In a recent discussion on a blog post, someone made a comment that no Government would be able to allow its nation to run trade surpluses forever, because the people of such a nation would one day get tired of producing more for others than they do for themselves. This draws on the MMT idea of seeing exports as a real cost to residents and imports as a real benefit. Taking this view, it is perhaps natural to ask why a nation would want to run a trade surplus forever. On the face of it, such a policy would mean that nation must lose out in the long run.
I don't want to go into the context in which the comment was made, but it raised an interesting point about the dynamic role of deficits. I thought this was worth exploring a bit, particularly looking at the relationship between individual saving and that of the nation as a whole.
To do at this, I used a very simple model based on overlapping generations. I started by looking at a domestic economy with a single household. I assumed that the household lived for 30 periods and spent a constant amount each period. However, the household only worked and earned for the first 24 periods, during which it earned a constant income. It therefore had 24 periods of saving and 6 periods of running down savings. The amount spent in each period was just enough to totally eliminate its assets by the end of its life. Since this household makes up the entire economy, its income and expenditure make up the trade balance and its wealth is the net foreign assets.
The pattern is shown below:
Clearly for the single household, we get a pattern of trade surplus followed by trade deficit (almost by assumption really). Assets build up during the household's productive years and are then eroded.
The next step is to extend this to subsequent generations. I did this by assuming that, in each period, a new household starts out on the same life-cycle as the first. This carries on indefinitely. The aggregate surplus and net assets this produces are shown below:
Now, we no longer get any deficit. The surplus builds up as more households join the economy, then falls back as the original ones start to become inactive. Eventually it reaches a balanced budget, where the saving of younger households matches the run-down of assets by the older ones.
The next step is to introduce some growth. I did this by assuming each new generation had a slightly higher income than the previous, growing at a constant rate.
In this scenario, we see that, although the surplus falls once we are up to a full complement of households, it does not fall to zero. We have a growing economy and households that want to save income until later in life. This requires a growing stock of assets, which can only be achieved through a running a small surplus.

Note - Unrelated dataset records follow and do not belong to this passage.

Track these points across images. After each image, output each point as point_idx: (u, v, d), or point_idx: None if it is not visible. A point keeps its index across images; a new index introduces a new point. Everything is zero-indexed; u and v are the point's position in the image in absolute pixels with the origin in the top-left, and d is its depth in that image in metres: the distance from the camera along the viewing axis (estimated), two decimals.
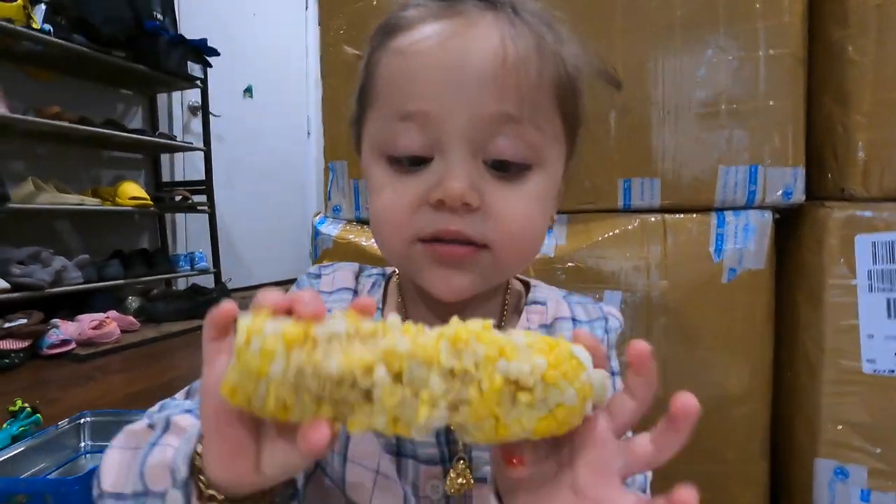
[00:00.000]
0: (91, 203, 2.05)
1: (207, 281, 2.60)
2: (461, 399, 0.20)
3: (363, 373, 0.19)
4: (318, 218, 0.87)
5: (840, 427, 0.62)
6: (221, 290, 2.37)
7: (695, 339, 0.67)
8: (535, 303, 0.41)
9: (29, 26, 1.78)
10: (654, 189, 0.68)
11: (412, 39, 0.32)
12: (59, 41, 1.85)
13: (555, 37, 0.34)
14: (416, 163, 0.33)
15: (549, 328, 0.40)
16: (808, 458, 0.64)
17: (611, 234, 0.69)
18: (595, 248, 0.69)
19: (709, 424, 0.66)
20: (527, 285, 0.44)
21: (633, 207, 0.70)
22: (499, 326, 0.39)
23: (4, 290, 1.66)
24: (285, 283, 3.39)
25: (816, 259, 0.63)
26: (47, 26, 1.86)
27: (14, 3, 1.75)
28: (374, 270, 0.44)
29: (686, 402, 0.22)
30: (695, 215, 0.67)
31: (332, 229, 0.83)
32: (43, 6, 1.89)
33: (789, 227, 0.68)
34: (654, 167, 0.68)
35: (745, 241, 0.64)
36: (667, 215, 0.68)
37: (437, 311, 0.38)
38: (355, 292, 0.42)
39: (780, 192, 0.64)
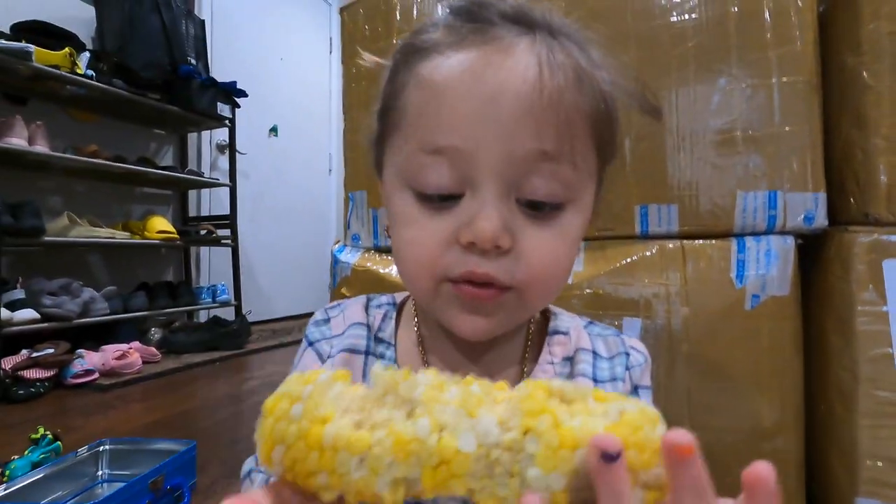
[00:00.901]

So far, I have ignored any return on the assets, so the final element I looked at was the inclusion of interest on the balance of assets. In particular, I assumed an interest rate greater than the growth rate. Household income is now higher, due to the interest income, so their expenditure is also higher. This scenario is illustrated below, with an additional series illustrating the current account balance, to distinguish it from the trade balance.
In this final case, we get a trade deficit. We still have growing assets, but this is fed by a current account surplus due to the interest income. It should also be clear that the trade deficit depends on the interest rate exceeding the growth rate. The level of current account deficit is dictated by the need for asset accumulation; subtracting the interest income then dictates what the trade deficit needs to be.
So in this instance, after the initial accumulation, we have a permanent trade deficit. However, it is worth noting that one person's trade deficit is another's surplus. So in a two economy world, this would imply that the other country is running a permanent trade surplus. Maybe their people would not like it, but unfortunately it would be the inevitable consequence of being a debtor nation.
My model economy consists only of households that save. If I were to add in firms, governments and other net borrowers, then the nation's net financial assets would reduce, or it might become an overall debtor nation. But the analysis would be essentially the same.
In the real world, surpluses and deficits do come and go, although it is clear that they can persist for some time. Hopefully, this analysis shows that this is not such an unexpected result and how trade imbalances of appropriate size could in theory last forever.